Data in this exercise: Begin

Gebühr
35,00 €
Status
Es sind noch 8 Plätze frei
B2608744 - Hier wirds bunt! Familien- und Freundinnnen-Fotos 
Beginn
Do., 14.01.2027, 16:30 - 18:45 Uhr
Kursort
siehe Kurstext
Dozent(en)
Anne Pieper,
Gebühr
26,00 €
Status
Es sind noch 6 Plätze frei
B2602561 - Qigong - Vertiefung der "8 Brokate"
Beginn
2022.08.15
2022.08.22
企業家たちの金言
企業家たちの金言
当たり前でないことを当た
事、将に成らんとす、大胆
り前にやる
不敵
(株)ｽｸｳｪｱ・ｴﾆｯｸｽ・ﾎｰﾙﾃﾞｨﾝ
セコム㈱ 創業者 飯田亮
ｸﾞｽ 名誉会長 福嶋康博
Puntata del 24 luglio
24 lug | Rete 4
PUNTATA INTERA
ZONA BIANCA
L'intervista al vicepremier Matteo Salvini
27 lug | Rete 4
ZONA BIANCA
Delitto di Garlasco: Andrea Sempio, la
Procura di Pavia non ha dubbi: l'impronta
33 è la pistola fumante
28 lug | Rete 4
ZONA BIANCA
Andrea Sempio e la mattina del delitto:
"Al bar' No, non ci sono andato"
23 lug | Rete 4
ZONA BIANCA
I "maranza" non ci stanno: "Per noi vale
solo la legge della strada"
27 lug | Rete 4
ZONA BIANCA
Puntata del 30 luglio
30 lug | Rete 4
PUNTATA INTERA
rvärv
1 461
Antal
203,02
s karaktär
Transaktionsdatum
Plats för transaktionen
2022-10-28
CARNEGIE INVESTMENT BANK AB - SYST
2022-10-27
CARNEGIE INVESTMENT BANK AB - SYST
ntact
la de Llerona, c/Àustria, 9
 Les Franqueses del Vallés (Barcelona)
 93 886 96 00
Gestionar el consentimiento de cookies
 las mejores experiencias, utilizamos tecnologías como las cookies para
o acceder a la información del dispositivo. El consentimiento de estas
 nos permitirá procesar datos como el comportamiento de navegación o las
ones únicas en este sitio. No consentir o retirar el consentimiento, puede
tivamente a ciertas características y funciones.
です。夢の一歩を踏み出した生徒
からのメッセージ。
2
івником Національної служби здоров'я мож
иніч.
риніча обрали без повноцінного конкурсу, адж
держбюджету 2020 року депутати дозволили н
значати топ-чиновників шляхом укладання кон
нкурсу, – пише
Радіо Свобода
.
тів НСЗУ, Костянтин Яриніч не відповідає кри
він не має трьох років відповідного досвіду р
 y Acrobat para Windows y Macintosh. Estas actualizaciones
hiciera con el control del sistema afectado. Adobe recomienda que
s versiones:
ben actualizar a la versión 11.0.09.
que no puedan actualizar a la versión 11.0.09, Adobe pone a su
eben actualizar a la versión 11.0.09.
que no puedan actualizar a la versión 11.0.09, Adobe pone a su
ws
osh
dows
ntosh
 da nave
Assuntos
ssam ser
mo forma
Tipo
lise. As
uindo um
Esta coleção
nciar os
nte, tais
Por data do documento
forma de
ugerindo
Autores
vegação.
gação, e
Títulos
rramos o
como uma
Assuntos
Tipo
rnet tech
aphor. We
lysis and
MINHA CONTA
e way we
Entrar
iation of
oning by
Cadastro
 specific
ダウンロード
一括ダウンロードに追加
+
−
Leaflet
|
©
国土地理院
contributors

Data in this exercise: End
Data in this exercise: Begin

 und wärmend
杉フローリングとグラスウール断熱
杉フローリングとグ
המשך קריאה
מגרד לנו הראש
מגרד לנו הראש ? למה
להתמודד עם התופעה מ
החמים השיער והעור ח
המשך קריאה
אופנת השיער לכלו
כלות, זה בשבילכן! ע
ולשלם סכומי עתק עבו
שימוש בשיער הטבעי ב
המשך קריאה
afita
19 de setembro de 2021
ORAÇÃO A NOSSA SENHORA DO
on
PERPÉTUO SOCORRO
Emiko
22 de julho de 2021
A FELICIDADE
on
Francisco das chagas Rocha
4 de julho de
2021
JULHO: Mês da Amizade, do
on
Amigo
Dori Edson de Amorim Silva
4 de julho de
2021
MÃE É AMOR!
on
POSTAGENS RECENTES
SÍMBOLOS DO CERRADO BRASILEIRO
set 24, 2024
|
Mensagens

Data in this exercise: End
Data in this exercise: Begin

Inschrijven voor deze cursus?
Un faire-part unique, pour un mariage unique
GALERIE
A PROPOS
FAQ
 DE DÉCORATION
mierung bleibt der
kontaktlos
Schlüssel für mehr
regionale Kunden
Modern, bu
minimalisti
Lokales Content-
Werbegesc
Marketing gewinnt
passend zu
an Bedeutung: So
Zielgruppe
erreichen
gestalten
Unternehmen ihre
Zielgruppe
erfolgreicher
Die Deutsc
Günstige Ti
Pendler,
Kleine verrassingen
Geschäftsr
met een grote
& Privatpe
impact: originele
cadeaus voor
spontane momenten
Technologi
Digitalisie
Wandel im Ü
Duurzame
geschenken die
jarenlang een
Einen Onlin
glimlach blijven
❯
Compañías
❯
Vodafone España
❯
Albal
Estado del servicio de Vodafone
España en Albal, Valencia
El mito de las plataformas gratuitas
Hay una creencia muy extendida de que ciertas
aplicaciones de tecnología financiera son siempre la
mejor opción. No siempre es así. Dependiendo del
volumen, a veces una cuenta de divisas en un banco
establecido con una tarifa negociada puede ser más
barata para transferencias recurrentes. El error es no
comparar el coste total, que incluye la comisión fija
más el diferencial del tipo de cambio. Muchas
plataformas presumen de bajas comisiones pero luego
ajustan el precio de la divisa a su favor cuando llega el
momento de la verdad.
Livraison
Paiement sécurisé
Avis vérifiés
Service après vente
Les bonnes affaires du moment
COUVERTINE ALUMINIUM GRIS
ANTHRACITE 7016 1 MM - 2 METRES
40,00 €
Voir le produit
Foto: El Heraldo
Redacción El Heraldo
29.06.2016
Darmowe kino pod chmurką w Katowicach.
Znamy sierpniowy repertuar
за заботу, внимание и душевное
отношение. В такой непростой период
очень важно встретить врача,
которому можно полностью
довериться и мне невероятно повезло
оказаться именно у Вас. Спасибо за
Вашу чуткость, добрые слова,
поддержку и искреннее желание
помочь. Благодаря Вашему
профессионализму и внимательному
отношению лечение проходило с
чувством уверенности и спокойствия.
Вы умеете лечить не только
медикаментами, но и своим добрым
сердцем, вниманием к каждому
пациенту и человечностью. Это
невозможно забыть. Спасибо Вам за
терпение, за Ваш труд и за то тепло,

Data in this exercise: End

What you are asked to do:
The word is "plataformas". Copy every line above where it appears.

Response to the task:
El mito de las plataformas gratuitas
plataformas presumen de bajas comisiones pero luego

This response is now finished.